KONTEKS.CO.ID - Hubungan antara Presiden Prabowo Subianto dan Kapolri Jenderal Listyo Sigit Prabowo tengah diuji oleh tudingan serius.
Menurut mantan perwira intelijen, Kolonel (Purn) Sri Radjasa, Kapolri diduga telah melakukan setidaknya tiga tindakan insubordinasi atau pembangkangan terhadap Presiden, sebuah pelanggaran yang ia sebut masuk dalam ranah pidana.
Tudingan ini memicu pertanyaan besar mengenai soliditas komando di salah satu institusi terpenting negara.
Baca Juga: RUPTL 2025–2034: Janji Hijau PLN Cuma Manis di Dokumen, Pahit di Batu Bara
Apakah ini merupakan manuver politik internal Polri, atau sebuah kegagalan dalam menerjemahkan perintah kepala negara?
Berikut adalah tiga dugaan insubordinasi yang diungkap oleh Sri Radjasa dalam sebuah video yang tayang di Youtube Forum Keadilan TV, 25 September 2025.
Dugaan insubordinasi pertama dan yang paling mencolok adalah langkah Kapolri Sigit membentuk tim reformasi internal Polri yang beranggotakan 52 perwira aktif.
Menurut Sri Radjasa, tindakan ini adalah perlawanan langsung terhadap kebijakan Presiden Prabowo yang telah lebih dulu mengumumkan akan membentuk tim reformasi eksternal yang diisi tokoh kredibel seperti Ahmad Dofiri dan Mahfud MD.

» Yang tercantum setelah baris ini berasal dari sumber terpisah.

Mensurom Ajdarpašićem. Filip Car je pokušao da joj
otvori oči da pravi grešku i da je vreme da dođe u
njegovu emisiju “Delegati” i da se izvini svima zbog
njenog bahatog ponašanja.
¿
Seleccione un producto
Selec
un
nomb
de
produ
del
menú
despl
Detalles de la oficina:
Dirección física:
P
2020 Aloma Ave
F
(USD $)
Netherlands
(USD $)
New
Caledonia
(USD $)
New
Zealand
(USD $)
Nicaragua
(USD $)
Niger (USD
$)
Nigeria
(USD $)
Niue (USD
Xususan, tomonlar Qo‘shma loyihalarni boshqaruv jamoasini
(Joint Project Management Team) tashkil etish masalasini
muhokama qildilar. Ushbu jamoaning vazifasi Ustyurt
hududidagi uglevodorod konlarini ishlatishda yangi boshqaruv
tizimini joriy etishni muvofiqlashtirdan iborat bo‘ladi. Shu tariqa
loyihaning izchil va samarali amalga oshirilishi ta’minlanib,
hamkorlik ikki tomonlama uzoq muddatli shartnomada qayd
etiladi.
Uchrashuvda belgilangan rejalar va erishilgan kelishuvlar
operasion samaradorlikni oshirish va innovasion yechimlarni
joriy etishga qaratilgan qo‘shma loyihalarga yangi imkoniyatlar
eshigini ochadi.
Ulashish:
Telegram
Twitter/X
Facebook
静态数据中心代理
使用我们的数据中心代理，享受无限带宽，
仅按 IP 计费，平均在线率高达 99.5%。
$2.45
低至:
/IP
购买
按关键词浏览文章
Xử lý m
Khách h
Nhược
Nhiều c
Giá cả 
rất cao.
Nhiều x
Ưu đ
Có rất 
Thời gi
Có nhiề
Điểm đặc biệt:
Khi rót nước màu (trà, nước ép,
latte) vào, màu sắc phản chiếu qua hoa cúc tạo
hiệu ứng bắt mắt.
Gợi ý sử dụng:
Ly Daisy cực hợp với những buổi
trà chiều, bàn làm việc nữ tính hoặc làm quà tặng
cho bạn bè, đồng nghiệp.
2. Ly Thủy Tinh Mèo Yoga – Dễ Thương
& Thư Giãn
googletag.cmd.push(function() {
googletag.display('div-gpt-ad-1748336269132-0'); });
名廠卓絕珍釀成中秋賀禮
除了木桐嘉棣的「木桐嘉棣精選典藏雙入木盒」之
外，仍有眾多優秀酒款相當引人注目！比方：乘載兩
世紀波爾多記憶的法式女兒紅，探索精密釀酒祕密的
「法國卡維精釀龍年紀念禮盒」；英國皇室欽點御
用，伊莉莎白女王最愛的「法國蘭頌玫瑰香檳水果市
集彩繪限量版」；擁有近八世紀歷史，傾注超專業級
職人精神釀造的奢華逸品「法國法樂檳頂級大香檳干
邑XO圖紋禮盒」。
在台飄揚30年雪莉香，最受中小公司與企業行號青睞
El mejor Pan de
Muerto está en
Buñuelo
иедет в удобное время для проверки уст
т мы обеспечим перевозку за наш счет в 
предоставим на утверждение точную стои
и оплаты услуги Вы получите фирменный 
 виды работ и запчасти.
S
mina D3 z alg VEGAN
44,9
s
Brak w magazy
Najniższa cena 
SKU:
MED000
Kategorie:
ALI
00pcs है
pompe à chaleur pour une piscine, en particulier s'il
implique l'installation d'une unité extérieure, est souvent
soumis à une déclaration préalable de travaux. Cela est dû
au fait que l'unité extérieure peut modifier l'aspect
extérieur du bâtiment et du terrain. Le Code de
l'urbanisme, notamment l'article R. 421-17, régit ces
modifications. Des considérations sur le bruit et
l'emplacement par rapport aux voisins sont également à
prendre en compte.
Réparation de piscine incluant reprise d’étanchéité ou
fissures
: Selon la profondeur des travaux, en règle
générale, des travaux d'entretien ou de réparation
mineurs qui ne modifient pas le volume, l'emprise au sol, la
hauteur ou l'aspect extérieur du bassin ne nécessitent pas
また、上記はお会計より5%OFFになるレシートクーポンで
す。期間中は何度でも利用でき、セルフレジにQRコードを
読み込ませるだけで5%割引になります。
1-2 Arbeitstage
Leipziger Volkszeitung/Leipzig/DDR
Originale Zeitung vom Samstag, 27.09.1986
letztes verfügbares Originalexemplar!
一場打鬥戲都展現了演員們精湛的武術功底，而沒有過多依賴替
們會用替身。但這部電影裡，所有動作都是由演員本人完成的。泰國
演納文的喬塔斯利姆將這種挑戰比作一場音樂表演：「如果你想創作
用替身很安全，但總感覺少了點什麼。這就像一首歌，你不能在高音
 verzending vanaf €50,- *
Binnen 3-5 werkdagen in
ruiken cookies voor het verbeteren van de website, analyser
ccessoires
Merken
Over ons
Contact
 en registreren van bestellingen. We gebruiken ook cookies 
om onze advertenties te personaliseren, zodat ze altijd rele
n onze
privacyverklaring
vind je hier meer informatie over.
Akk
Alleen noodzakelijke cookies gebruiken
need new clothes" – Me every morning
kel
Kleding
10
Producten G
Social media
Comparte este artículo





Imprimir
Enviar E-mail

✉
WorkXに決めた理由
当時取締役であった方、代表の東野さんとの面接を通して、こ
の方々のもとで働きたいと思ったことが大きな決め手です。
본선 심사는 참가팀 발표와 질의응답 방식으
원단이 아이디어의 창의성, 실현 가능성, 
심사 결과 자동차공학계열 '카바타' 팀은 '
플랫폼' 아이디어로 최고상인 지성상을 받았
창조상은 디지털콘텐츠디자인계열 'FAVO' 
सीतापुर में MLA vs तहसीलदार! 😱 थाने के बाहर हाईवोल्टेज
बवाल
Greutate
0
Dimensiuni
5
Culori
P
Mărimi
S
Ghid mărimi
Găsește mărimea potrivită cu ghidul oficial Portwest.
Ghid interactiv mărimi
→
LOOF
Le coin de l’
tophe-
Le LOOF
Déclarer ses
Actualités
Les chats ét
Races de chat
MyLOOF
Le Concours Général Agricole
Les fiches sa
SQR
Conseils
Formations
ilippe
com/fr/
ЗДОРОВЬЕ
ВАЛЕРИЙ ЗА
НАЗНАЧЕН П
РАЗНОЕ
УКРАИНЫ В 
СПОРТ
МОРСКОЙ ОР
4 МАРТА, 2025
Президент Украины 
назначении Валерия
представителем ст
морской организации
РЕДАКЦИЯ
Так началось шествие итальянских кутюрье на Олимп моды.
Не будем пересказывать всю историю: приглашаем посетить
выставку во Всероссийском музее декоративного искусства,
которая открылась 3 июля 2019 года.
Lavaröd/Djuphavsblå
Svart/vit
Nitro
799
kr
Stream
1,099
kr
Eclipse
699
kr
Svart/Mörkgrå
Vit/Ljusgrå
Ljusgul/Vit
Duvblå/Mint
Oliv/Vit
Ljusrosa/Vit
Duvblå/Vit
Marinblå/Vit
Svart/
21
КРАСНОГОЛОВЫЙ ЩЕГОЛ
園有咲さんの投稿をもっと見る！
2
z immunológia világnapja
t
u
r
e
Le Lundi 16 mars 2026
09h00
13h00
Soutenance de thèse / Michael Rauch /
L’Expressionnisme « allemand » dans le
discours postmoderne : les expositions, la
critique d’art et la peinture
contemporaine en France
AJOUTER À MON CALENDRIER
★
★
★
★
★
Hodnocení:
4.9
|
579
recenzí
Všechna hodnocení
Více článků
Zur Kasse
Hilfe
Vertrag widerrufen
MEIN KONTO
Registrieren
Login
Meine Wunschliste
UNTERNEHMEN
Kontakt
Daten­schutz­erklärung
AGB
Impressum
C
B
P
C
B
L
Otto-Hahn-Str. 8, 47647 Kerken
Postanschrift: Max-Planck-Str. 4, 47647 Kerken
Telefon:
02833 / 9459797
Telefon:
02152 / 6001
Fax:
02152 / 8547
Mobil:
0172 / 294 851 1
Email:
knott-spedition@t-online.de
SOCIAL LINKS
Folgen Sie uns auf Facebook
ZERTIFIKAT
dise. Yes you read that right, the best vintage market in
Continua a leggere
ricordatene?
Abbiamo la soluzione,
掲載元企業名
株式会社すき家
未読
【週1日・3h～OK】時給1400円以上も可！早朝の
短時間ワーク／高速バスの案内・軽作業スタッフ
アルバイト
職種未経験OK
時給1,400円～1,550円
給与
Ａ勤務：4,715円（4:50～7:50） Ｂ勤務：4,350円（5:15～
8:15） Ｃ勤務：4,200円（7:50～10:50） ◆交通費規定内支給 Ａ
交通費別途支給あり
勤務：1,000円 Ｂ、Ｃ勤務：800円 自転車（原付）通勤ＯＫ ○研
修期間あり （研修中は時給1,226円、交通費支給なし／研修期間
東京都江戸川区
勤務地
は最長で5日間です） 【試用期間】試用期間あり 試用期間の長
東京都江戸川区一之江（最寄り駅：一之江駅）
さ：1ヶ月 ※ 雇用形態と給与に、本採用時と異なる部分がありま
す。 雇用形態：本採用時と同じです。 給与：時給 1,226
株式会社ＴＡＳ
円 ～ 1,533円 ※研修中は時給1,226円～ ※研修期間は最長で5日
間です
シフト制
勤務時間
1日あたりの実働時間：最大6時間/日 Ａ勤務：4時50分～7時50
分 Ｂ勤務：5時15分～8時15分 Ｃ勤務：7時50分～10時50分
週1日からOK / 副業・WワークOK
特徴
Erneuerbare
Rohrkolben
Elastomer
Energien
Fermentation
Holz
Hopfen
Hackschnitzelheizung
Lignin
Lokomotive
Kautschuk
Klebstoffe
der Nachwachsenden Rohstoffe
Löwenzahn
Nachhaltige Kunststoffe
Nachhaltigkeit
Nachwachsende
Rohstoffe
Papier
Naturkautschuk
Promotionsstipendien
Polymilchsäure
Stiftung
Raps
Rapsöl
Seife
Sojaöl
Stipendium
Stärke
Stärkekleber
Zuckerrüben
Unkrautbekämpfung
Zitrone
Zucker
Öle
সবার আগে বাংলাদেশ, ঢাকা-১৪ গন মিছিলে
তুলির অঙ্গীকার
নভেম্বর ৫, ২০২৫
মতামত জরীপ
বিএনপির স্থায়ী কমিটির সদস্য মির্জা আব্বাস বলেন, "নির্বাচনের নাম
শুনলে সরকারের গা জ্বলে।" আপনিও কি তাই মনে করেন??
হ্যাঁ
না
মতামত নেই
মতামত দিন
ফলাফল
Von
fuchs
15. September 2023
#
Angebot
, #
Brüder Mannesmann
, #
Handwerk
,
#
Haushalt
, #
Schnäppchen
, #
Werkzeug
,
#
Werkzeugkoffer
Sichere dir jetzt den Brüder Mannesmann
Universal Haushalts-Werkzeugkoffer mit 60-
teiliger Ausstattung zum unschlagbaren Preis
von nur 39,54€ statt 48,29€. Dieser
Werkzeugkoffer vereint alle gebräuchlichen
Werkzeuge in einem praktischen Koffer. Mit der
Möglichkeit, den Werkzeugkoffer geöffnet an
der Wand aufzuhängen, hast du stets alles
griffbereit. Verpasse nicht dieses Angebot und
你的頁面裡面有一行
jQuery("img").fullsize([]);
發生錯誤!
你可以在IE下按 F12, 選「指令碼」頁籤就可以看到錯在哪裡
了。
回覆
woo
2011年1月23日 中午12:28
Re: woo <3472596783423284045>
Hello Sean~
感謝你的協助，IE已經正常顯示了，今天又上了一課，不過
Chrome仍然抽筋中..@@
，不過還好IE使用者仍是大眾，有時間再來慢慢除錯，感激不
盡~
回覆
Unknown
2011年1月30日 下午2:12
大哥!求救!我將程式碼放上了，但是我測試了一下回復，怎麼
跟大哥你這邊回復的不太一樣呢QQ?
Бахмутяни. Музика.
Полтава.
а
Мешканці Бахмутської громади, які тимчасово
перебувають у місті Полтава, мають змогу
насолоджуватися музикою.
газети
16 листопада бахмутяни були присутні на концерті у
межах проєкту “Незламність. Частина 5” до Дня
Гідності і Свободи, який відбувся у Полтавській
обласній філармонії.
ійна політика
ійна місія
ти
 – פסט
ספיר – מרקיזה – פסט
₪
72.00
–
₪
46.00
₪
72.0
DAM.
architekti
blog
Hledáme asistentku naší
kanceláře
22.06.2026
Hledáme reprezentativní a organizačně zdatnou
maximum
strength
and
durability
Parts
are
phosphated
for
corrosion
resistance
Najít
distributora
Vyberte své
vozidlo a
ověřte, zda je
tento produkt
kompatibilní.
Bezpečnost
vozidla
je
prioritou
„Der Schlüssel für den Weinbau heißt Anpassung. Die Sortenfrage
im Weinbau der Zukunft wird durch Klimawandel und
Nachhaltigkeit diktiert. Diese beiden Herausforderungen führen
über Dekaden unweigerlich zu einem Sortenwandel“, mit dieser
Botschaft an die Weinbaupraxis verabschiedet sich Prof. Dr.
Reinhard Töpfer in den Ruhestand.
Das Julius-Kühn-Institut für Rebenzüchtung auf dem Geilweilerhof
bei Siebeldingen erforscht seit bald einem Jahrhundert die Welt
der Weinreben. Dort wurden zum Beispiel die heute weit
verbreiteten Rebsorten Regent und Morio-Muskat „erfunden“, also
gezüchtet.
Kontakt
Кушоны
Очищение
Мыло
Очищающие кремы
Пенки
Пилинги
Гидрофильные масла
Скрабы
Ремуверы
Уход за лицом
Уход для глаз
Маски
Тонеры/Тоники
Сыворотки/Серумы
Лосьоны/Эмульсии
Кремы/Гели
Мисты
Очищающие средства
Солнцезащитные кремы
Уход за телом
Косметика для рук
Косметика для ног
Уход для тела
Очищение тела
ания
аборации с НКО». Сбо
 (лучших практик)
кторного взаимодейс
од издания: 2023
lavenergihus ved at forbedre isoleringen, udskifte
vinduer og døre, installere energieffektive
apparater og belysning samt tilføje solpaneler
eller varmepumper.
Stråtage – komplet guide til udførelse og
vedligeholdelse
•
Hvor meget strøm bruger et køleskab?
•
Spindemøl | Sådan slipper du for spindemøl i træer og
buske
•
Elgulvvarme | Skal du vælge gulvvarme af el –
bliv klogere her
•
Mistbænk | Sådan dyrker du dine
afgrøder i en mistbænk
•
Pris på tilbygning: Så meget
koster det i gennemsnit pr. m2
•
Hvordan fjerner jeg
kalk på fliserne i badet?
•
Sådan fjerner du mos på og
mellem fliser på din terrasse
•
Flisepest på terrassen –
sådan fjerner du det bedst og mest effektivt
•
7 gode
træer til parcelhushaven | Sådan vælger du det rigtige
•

"Tim reformasi yang dibentuk Kapori ini adalah semacam tindakan insubordinasi terhadap kebijakan Presiden Prabowo," tegas Sri Radjasa.
Ia bahkan menyebutnya sebagai "kudeta kebijakan", karena semangat kedua tim dinilai bertentangan.
Tim Presiden bertujuan meluruskan Polri, sementara tim internal Polri dituding hanya untuk "mengamankan privilege dan luxury" yang sudah ada.
Kejanggalan semakin menguat karena momentum pengumuman tim internal tersebut. Sri Radjasa menyoroti bahwa kebijakan strategis itu diumumkan justru pada saat Presiden Prabowo sedang tidak berada di dalam negeri.